Shortly thereafter, in April 2018, Kines went out on the snowmobile to get a better shot of the formation. The photo he took is used on the stamp.

Clare Kines says he loves taking photos near his Arctic Bay home so he can showcase its beauty to the rest of Canada and the world. (Photo courtesy of Clare Kines)

“People have lived here for hundreds of years” and have known about it for a long time, Kines said, noting its more recent fame.

“This is my home and I am very proud of my home; It's a magical place and I don't mind sharing it with the world at all. It’s a community with wonderful people,” Kines said in an interview Tuesday.

While “the pants” get most of the attention, Kines says “the entire stretch of coast is pretty magical.”

He compared it to Antelope Canyon in Utah, known for the wave-like structure of its rocks and the rays of light shining through in places.

Other photos selected for Canada Post's collection include sunflowers taken in Manitoba; Ontario's Thousand Islands; and Point Prim Lighthouse on Prince Edward Island.

Kines said having his work featured on a Canada Post stamp was very personal to him.

“My grandfather, my father and my brother were all postmasters,” he said, and the family has worked with the post office for 101 years.

In 2017, another photograph by Kines, depicting the face of his wife Leah Ejangiaq Kines, her face draped in a parka and framed by a maple leaf, was selected as one of ten stamps commemorating Canada's 150th anniversary.

“When he was alive, I often joked that Prince Philip (the late husband of the late Queen Elizabeth II) and I were probably the only two people in the Commonwealth who received mail with pictures of our wives,” Kines said.

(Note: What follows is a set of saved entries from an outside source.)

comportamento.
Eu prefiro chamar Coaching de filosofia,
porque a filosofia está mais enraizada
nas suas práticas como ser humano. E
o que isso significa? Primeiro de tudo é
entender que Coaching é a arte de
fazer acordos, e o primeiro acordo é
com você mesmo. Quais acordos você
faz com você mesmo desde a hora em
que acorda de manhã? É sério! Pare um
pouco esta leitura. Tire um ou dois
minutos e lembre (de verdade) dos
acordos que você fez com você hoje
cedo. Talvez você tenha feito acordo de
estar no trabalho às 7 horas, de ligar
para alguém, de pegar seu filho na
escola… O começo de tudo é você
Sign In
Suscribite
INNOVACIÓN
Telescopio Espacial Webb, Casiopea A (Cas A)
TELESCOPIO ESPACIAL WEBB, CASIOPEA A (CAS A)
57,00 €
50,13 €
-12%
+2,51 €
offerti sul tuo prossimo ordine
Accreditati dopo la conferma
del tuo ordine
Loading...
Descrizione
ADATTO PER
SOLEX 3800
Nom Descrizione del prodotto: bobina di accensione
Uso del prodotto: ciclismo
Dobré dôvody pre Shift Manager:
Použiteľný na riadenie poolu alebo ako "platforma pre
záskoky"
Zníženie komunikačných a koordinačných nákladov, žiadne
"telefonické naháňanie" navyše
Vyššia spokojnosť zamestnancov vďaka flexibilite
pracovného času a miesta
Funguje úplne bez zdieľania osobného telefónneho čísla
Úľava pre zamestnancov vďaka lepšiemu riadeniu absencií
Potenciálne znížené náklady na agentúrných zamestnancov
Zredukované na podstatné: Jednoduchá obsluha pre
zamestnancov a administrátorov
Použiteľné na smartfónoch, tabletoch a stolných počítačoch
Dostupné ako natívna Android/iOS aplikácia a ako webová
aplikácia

In 2018, another of his photos was featured in the first issue of Canada Post's “Far and Wide” series. Qarlinngua's photo marks the third time one of his images has appeared on a Canadian postage stamp.

In the Qarlinngua photo, a small figure can be seen in the right corner. It's his son Travis.

“So I need another stamp with my daughter on it to complete the package,” Kines said.